**REQUEST**
Gather every line from the entries below that contains the string "more", copying each in full. Treat case as significant.
MATERIAL SUPPLIED section start
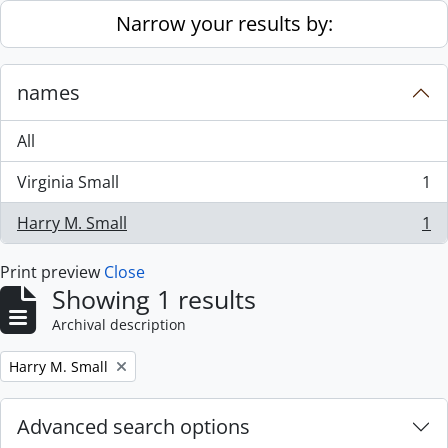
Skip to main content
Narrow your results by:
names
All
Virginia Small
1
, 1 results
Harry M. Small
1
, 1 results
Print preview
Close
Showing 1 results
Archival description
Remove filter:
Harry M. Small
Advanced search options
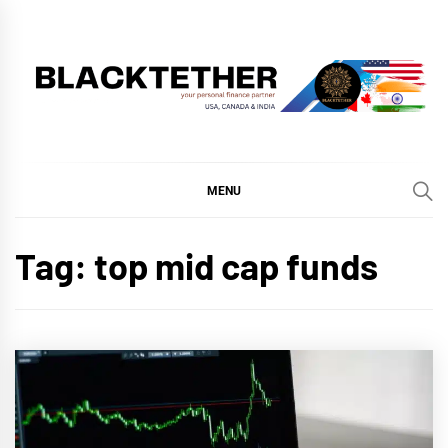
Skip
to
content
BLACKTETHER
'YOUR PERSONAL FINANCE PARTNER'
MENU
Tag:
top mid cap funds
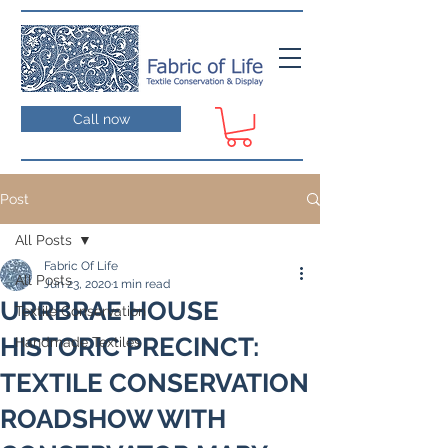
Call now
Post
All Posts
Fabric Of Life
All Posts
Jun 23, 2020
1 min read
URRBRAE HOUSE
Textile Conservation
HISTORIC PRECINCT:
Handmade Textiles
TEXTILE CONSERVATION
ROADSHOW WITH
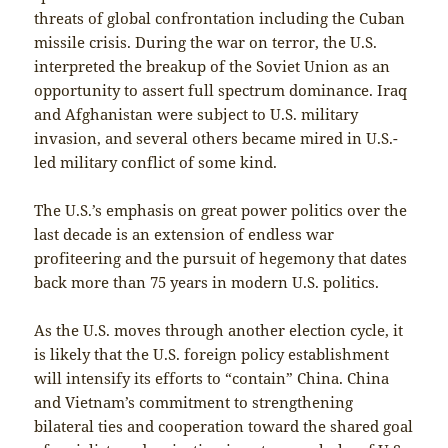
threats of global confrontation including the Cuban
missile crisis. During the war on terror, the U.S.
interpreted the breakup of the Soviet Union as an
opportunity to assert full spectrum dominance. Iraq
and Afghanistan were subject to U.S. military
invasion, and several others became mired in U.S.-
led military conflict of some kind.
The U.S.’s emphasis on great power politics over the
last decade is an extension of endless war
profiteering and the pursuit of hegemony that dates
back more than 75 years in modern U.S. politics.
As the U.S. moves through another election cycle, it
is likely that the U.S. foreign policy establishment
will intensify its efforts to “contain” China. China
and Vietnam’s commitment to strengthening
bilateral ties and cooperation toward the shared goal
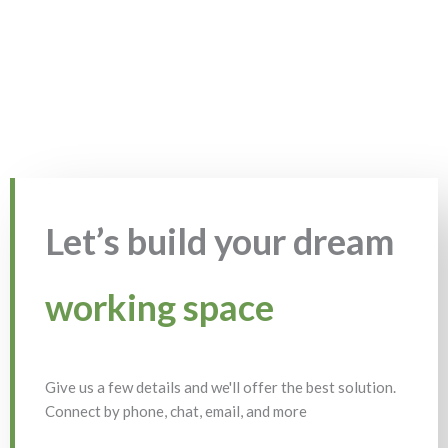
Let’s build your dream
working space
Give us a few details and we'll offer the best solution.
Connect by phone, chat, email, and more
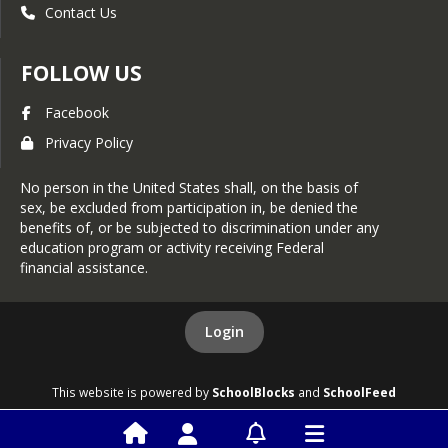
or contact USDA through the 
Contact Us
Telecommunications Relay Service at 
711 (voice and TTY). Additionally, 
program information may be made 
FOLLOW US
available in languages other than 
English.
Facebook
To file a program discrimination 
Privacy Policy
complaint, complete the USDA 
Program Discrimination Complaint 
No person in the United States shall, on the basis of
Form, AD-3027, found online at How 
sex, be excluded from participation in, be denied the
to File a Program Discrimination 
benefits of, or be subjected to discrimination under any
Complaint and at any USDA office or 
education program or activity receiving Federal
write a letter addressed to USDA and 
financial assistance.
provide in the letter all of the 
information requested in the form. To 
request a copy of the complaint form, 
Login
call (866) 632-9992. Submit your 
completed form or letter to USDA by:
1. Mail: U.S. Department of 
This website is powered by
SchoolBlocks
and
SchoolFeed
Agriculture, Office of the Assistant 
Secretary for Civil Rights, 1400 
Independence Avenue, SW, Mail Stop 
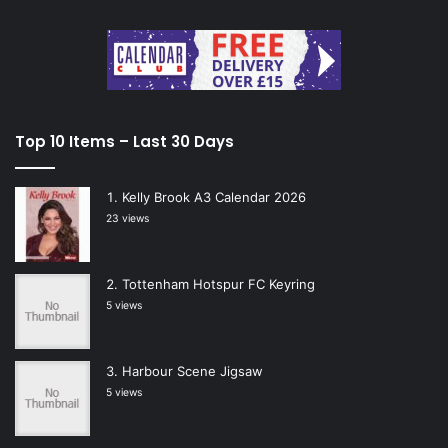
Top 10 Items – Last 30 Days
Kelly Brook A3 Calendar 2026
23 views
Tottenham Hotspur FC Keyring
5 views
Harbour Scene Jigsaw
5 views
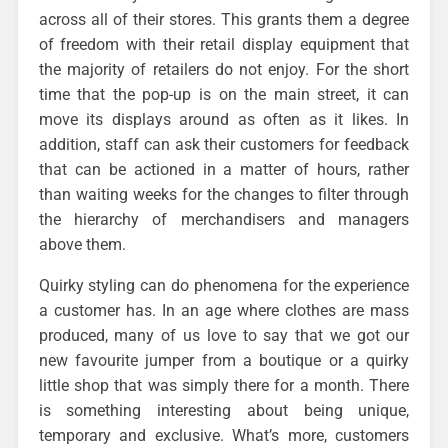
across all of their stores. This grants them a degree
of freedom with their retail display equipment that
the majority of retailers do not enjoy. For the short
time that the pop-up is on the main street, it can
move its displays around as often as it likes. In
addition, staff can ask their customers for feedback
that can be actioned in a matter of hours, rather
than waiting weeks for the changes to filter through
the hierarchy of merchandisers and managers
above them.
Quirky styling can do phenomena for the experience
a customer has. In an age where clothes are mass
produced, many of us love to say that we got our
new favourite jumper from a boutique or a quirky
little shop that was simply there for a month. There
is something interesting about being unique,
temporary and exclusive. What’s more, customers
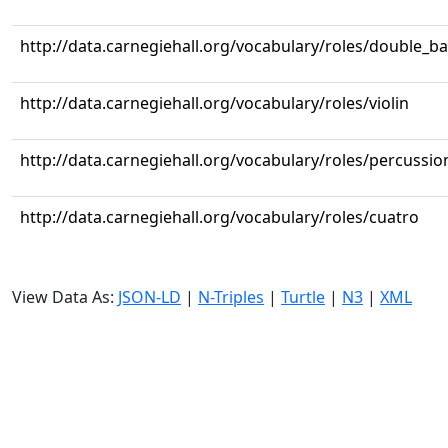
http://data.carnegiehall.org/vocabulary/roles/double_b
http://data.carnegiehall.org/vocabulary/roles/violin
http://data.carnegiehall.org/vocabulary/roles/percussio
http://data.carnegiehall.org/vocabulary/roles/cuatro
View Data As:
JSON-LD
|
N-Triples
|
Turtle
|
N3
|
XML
MATERIAL SUPPLIED section end
MATERIAL SUPPLIED section start
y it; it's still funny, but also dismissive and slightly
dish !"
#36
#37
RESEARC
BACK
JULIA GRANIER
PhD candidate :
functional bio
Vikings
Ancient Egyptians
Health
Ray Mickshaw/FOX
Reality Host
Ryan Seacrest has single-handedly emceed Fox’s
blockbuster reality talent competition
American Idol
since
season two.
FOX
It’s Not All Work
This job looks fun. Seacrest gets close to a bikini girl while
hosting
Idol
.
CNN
MATERIAL SUPPLIED section end
**REPLY**
back more than 75 years in modern U.S. politics.
Connect by phone, chat, email, and more
temporary and exclusive. What’s more, customers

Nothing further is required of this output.